Implications for Businesses and AI Developers

For French and EU-based Businesses:

The CNIL’s position provides more room to innovate under GDPR without needing blanket consent.
However, legal risk remains high unless developers implement strong safeguards and perform thorough balancing tests.
Web scraping must now be filtered through not just GDPR but also copyright, platform terms of use, and sectoral regulations.

For AI Developers:

The onus is on developers to justify necessity, apply data minimization principles, and document their legitimate interest thoroughly.
Developers must use safeguards such as:
- Data exclusion filters (e.g., pornographic or personal aggregator sites);
- Anonymization/pseudonymization;
- Right-to-object mechanisms;
- Transparency about model training data sources.

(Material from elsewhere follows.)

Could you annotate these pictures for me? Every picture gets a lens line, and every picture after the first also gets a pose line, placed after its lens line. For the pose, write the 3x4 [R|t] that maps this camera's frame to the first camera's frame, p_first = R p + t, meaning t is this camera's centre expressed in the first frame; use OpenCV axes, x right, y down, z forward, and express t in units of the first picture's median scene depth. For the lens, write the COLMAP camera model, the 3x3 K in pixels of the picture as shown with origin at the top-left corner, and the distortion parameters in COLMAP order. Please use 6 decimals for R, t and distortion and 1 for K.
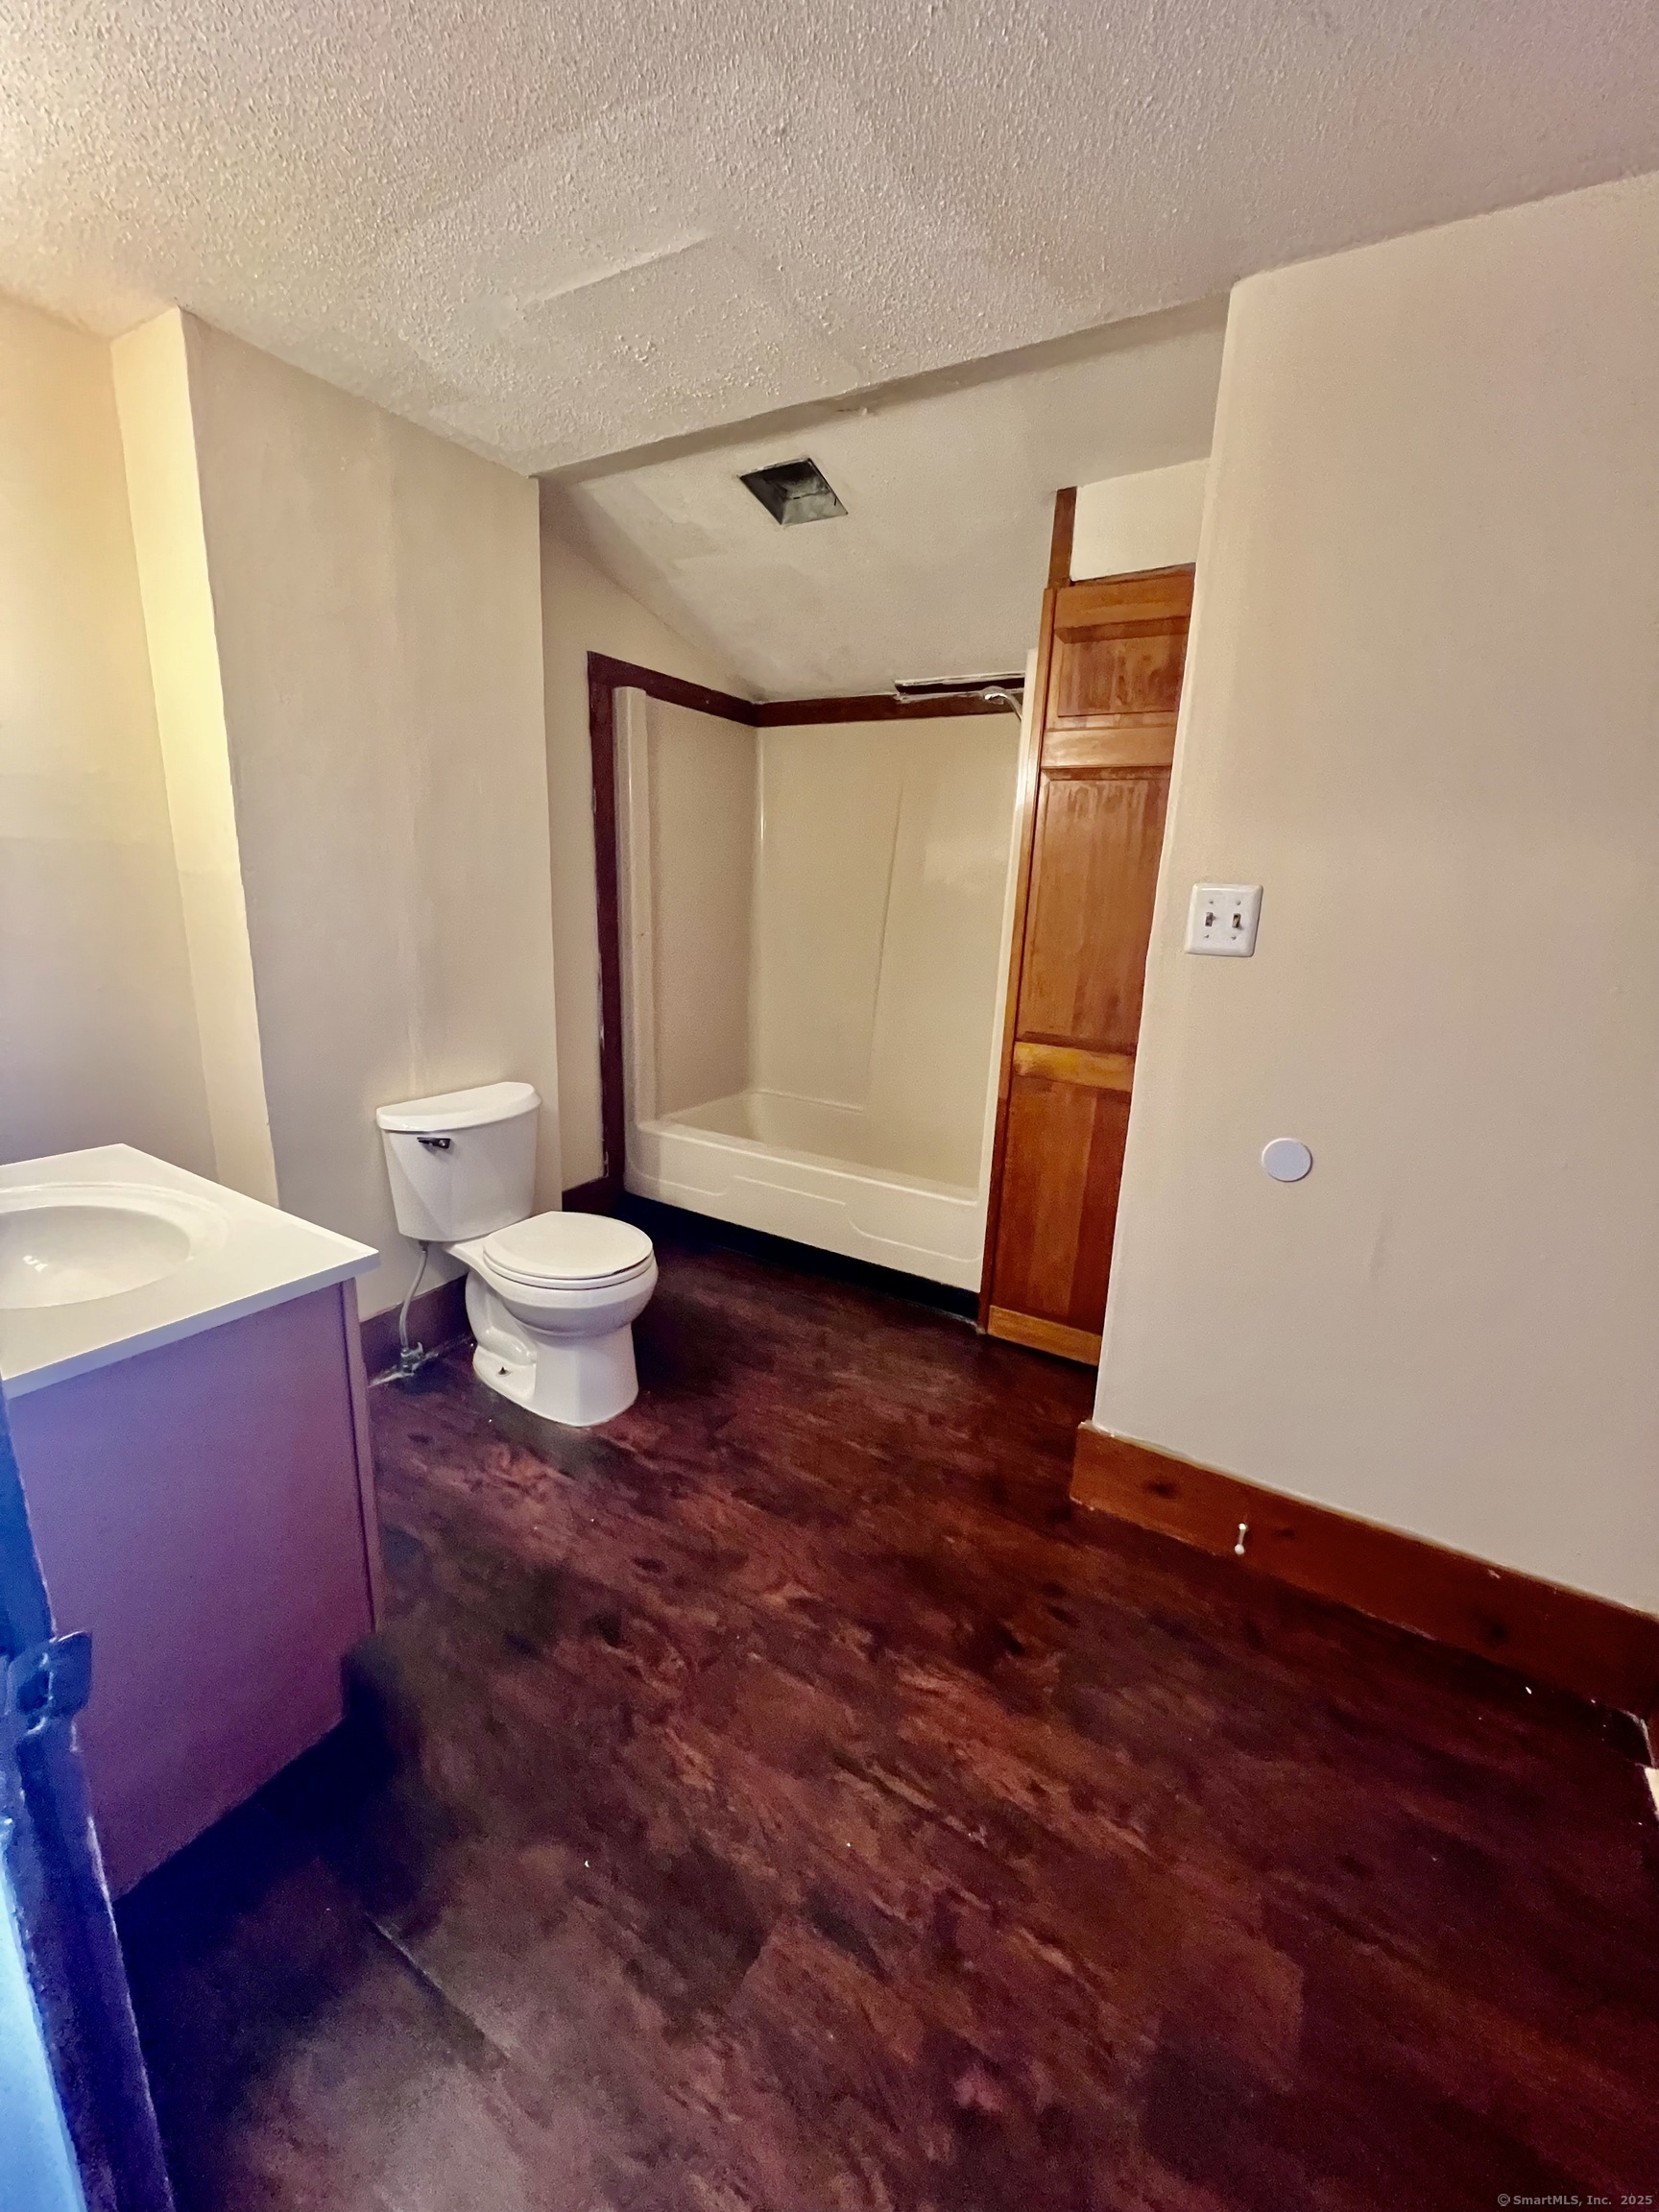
lens RADIAL K [[878.5, 0, 829.5], [0, 878.5, 1106.0], [0, 0, 1]] dist [-0.000425, -0.000016]
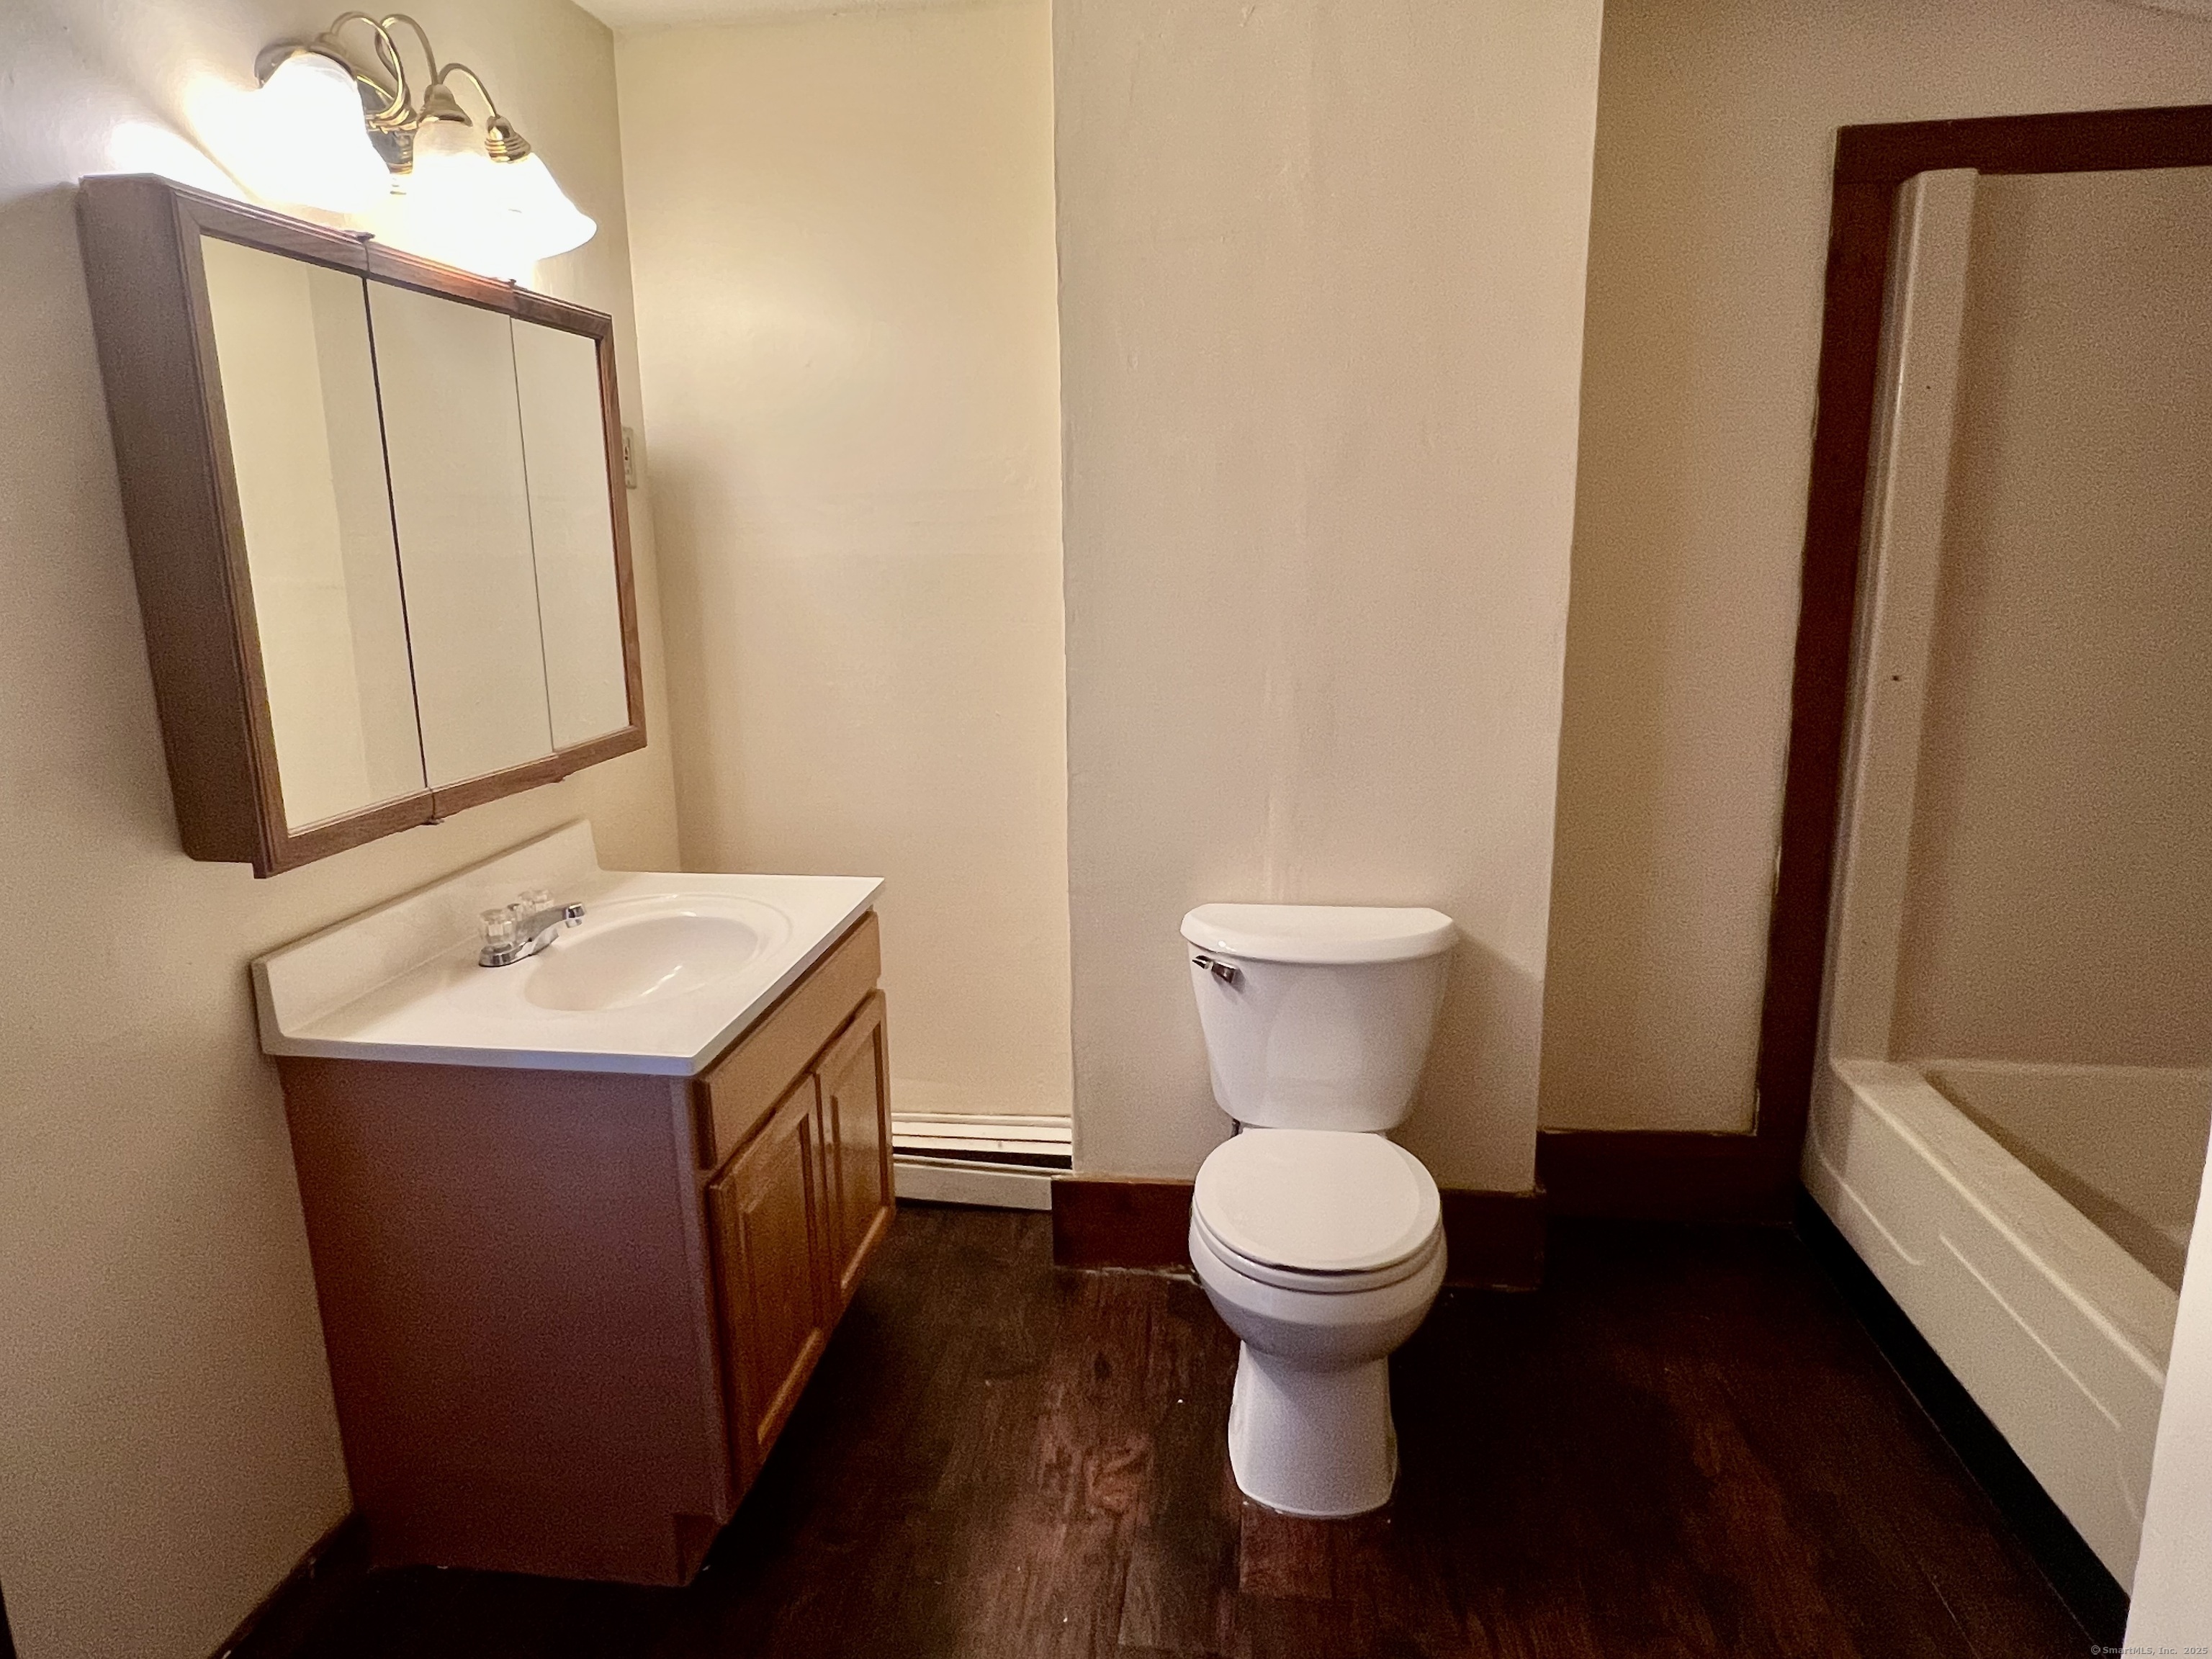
lens RADIAL K [[1297.7, 0, 1106.0], [0, 1297.7, 829.5], [0, 0, 1]] dist [0.002936, 0.001297]
pose [[0.383745, 0.134643, -0.913571, 0.417618], [-0.190988, 0.979495, 0.064134, -0.111552], [0.903473, 0.149870, 0.401591, 0.490193]]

Recommendations for Businesses

Legal Readiness:
- Conduct DPIAs and balancing tests early in the model development process.
- Document the rationale for using legitimate interest versus consent or other bases.
Technical Controls:
- Respect signals like robots.txt, apply filters pre-scraping, and avoid sensitive data by design.
- Implement RLHF (Reinforcement Learning from Human Feedback) and post-training controls to limit regurgitation.
User Transparency:
- Publish clear, accessible notices about data use and model training practices—even on third-party websites where data was scraped.
Regulatory Engagement:
- Monitor evolving CNIL and EDPB guidelines, especially for open-source models and systemic risk classification under the EU AI Act.
- Participate in standardization efforts (e.g., tagging data opt-out, provenance protocols).
Strategic Positioning:
- Emphasize societal benefits and public interest use cases in your AI projects to strengthen the legitimacy of data processing.
- Consider hybrid datasets and synthetic data generation to reduce personal data dependency.

Conclusion

The CNIL’s new guidance on legitimate interest and AI development represents a mature and balanced attempt to reconcile AI innovation with European data protection values. It acknowledges the practical necessity of large-scale data access—especially in a competitive global AI race—while reaffirming the GDPR’s protective core.

Yet, it also places increasing responsibility on developers to document, justify, and mitigate the risks of personal data use. For European businesses, this guidance opens doors to more agile and scalable AI experimentation—if done responsibly. For global AI actors, especially those scraping European data, CNIL’s approach will likely influence enforcement decisions and future litigation under both GDPR and the AI Act.

The future will test how well these safeguards function in practice—and whether “legitimate interest” can truly be a bridge between innovation and individual rights in the AI age.